SENS Research Foundation Research Center
Principal Investigator: Amutha Boominathan
Research Team: Nana Abena Anti, David Begelman, Bhavna Dixit, Caitlin Lewis, Sanjana Saravanan
Mitochondria are the tiny cellular “power plants” in our cells, which take energy from our food and convert it into a form that can be used to power the cell’s energy-intensive processes. Unfortunately, like actual power plants, they generate waste – in this case called free radicals, which damage mitochondrial DNA (mtDNA) over time. As a result, some cells become burdened by these dysfunctional mitochondria and can accumulate in the body as we age. These damaged cells in turn export toxic molecules to far-flung tissues, contributing to Parkinson’s disease, age-related muscle dysfunction, and other conditions.
The MitoSENS goal is to engineer a solution to the accumulation of cells with these mutation-bearing mitochondria via allotopic expression. Allotopic expression involves placing “backup copies” of all the protein-coding genes of the mtDNA in the cell’s nucleus. From this “safe harbor,” the copied genes can then direct the cell’s machinery to produce engineered versions of the missing mitochondrial proteins and deliver them to the correct location. With their full complement of proteins restored, mitochondria can resume producing energy normally – despite lacking functional copies of these genes to produce them on their own.
In 2019, the MitoSENS team achieved a major breakthrough in successfully demonstrating transient allotopic expression for all 13 mtDNA genes. This work was recently published in Redox Biology, 30 (2020) 101429. Several of these genes can be expressed stably and the team was further able to demonstrate a functional utility for these exogenous proteins in rescuing patient cell lines with specific mutations in the mtDNA genes ATP8, ATP6, and ND1 (Nucleic Acids Res. 44(19) 2016; 9342-9357 and Redox Biology 30 (2020) 101429).
Our current efforts are focused on validating this strategy in rescuing some of the more common inherited disease conditions observed as a result of mutations to mtDNA, such as Leber’s Hereditary Optic Neuropathy (LHON) and Leigh’s syndrome. We are also exploring alternative strategies and software based prediction models to optimize the expression of all 13 mtDNA genes and the transport and integration of their corresponding proteins into the mitochondria.

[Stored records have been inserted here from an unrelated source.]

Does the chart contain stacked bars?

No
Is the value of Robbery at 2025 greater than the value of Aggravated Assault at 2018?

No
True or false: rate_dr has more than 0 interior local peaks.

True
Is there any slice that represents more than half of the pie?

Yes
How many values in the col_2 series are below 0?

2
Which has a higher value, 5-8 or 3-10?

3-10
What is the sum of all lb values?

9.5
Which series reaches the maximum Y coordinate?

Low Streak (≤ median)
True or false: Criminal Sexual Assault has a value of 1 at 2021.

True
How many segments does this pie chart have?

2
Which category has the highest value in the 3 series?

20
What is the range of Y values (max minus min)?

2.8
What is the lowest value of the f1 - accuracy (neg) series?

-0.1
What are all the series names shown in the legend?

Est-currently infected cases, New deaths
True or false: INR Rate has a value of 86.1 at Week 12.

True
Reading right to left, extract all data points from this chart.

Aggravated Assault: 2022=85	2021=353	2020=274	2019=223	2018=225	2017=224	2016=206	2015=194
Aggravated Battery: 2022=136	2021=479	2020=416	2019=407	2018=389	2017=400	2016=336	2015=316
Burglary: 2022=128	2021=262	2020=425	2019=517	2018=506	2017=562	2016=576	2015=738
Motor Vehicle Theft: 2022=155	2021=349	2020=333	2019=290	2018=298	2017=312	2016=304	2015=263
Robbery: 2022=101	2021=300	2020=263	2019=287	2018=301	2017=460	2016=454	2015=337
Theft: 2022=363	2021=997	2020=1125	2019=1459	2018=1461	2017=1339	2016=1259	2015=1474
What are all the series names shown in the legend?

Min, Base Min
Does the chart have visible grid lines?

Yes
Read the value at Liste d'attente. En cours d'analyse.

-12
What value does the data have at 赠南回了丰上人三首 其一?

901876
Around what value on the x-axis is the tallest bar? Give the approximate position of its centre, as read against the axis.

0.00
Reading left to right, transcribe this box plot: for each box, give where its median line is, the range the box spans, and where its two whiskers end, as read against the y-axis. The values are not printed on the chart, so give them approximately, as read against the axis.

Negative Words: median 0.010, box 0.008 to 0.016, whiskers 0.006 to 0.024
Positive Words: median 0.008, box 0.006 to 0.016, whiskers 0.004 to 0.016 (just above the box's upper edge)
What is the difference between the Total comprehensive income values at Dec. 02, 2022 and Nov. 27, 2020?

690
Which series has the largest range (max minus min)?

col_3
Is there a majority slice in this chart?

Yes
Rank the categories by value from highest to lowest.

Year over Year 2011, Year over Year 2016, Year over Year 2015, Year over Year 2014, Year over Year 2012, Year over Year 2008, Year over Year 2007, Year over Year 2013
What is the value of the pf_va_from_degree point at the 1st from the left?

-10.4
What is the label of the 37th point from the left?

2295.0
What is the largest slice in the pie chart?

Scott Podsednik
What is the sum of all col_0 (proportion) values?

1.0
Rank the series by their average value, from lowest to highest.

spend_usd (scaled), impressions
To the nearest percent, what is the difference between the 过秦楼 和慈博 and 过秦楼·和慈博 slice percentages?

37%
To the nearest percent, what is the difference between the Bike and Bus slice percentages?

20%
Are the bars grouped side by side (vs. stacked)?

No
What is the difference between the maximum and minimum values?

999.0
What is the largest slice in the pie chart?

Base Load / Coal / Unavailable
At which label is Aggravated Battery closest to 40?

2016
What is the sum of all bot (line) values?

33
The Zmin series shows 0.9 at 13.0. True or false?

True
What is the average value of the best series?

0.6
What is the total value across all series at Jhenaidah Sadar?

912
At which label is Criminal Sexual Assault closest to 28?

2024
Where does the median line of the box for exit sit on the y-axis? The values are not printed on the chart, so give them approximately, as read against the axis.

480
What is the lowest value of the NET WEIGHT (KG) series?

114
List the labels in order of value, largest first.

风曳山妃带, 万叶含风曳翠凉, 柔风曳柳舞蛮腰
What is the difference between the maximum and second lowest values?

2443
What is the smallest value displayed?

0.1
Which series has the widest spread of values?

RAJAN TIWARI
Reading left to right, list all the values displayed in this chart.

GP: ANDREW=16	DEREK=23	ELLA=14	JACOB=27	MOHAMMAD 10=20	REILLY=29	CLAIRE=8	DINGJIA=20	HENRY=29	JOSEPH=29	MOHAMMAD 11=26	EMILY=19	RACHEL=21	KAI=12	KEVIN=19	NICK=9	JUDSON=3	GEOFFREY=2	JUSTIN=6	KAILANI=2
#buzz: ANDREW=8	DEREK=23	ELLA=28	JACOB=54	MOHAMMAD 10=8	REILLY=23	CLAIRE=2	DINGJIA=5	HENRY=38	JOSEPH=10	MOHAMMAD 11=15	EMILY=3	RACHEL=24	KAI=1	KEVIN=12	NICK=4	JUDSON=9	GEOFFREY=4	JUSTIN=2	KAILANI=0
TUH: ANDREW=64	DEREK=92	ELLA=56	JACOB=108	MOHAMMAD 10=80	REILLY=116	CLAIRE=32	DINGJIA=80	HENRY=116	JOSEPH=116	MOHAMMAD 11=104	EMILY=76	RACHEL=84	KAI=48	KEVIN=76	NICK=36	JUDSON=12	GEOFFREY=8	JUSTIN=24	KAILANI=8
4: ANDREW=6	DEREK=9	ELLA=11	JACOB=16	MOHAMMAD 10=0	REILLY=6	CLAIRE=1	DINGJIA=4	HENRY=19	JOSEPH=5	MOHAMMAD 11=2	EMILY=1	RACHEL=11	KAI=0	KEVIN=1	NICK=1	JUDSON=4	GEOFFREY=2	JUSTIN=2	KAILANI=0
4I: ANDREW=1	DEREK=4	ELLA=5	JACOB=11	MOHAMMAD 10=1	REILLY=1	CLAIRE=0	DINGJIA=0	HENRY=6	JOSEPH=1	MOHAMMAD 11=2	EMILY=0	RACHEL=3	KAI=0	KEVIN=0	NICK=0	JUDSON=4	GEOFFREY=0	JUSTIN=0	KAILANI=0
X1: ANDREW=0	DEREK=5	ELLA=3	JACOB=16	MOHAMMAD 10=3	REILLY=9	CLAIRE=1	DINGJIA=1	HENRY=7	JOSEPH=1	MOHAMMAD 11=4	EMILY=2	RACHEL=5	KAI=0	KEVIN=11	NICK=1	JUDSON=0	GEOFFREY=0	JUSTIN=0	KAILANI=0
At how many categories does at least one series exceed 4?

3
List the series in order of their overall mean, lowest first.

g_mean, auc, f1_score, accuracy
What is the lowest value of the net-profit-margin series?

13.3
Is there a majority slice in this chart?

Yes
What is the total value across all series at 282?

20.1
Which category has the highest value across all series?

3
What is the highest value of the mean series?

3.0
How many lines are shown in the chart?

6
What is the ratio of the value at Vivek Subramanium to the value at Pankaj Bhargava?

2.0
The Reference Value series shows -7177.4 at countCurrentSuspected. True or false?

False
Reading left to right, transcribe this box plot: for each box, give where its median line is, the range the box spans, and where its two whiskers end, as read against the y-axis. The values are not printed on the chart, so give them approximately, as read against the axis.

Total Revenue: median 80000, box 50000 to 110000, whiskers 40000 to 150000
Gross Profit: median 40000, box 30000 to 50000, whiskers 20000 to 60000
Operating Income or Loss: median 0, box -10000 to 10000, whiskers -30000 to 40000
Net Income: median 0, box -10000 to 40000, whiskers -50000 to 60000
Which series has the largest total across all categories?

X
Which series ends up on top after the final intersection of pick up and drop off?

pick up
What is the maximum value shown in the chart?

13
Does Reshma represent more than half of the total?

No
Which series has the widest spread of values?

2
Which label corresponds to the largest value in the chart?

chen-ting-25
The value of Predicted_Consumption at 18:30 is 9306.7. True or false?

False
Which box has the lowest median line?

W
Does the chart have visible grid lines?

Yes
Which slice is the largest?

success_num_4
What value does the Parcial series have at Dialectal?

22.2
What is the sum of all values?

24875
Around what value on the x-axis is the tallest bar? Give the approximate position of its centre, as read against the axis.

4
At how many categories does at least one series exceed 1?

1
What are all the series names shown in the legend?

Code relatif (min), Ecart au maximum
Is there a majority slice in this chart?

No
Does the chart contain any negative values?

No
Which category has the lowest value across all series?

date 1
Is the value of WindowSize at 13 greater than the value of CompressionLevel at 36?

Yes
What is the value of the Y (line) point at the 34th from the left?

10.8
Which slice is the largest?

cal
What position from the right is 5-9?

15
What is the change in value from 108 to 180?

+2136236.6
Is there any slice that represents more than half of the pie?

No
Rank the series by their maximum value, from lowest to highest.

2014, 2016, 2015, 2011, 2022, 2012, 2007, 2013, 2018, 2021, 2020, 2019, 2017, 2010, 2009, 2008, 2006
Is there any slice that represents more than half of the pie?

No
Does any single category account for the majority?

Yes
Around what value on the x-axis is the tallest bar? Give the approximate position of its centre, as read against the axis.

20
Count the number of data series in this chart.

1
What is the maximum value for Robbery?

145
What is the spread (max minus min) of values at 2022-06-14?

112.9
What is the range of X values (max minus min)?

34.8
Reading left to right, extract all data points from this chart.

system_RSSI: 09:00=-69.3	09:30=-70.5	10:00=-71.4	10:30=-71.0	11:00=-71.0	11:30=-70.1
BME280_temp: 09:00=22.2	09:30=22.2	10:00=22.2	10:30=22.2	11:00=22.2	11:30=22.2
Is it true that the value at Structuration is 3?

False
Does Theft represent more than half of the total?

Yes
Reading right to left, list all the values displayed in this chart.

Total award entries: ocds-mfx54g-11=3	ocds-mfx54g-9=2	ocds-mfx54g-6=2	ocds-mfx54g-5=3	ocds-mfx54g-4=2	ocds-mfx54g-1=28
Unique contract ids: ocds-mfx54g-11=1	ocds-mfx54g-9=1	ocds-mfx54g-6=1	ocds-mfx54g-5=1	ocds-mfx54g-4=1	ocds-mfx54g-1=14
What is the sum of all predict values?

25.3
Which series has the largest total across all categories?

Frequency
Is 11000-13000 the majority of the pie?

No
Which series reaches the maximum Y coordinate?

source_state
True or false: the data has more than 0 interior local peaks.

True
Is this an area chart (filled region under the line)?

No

The MitoSENS team also has ongoing experiments to demonstrate efficacy in living, breathing mice – specifically, a transgenic ATP8 mouse derived from the Maximally Modifiable Mice (MMM) created through the SENS Research Foundation-funded work at Applied StemCell. The new MMM-derived mouse model will have the allotopic ATP8 copy engineered into their nuclear genomes but will inherit functionally compromised mitochondria (and thus mitochondrial DNA) from a cross with FVB mice, which have a specific mutation in the mitochondrial ATP8 gene. This work is being done in collaboration with the Brand lab at the Buck Institute and will include biochemical and behavioral assays to evaluate if the allotopically expressed ATP8 gene can rescue the phenotype.